Sementara kecintaan kepada Allah itu sendiri adalah ruh dan motor penggerak amal salih. Ibadah kepada Allah tidak akan bisa tegak tanpa puncak kecintaan dan puncak perendahan diri kepada-Nya. Kecintaan merupakan pondasi ketaatan. Sebagaimana dikatakan orang Arab, “Orang yang cinta tentu akan taat kepada siapa yang dicintainya.” Salah satu sebab utama rendahnya ketaatan adalah karena minimnya kecintaan… Wallahul musta’aan.
Kecintaan kepada Allah akan bisa menguat seiring dengan keyakinan dan kesadaran hamba akan sekian banyak nikmat Allah yang tercurah kepada dirinya. Inilah yang disebut dengan sikap musyahadatul minnah; mengakui dan menyadari curahan nikmat dari Allah. Sebuah prinsip ibadah yang terlukis dalam kalimat sayyidul istighfar ‘abuu’u laka bini’matika ‘alayya; aku mengakui kepada-Mu atas segala nikmat-Mu kepada diriku…

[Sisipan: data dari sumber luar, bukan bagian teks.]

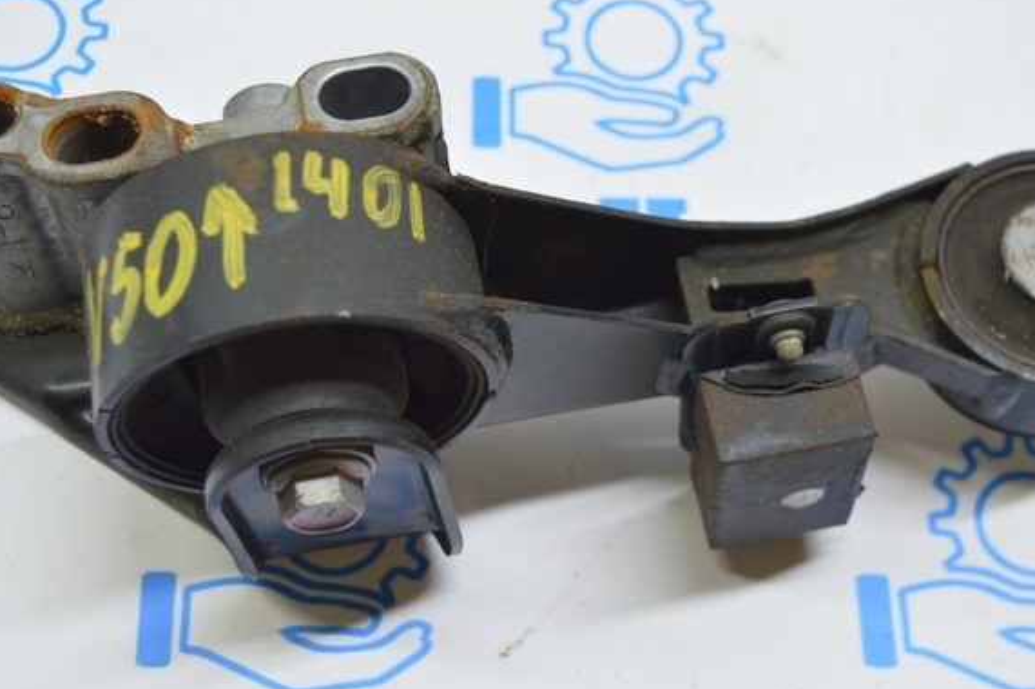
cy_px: 344
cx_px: 455
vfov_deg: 21.9
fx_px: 1778
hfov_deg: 32.4
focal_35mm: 62
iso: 400
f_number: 3.8
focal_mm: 23
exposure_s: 1/50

Akan tetapi hal itu tidak cukup. Sebab kita pun wajib mengakui akan segala dosa dan kekurangan kita dalam menghamba kepada Allah. Sebagaimana yang terwakili dalam kalimat ‘wa abuu’u bi dzanbii faghfirlii’ “Dan aku pun mengakui atas segala dosaku, maka ampunilah aku…” Inilah yang dikenal dengan muthola’atu ‘aibin nafsi wal ‘amal; menelaan segala aib pada diri dan amal perbuatan kita. Ini pun termasuk pilar ibadah yang harus terwujud dalam diri kita, sebab tanpanya maka akan merebak kesombongan, arogansi dan keangkuhan…
Semoga Allah berikan taufik kepada kita untuk mengenal Allah dengan sebenarnya dan mengampuni dosa-dosa kita. Wa shallallahu ‘ala Nabiyyina Muhammadin wa ‘ala alihi wa shahbihi wa sallam. Walhamdulillahi Rabbil ‘alamin.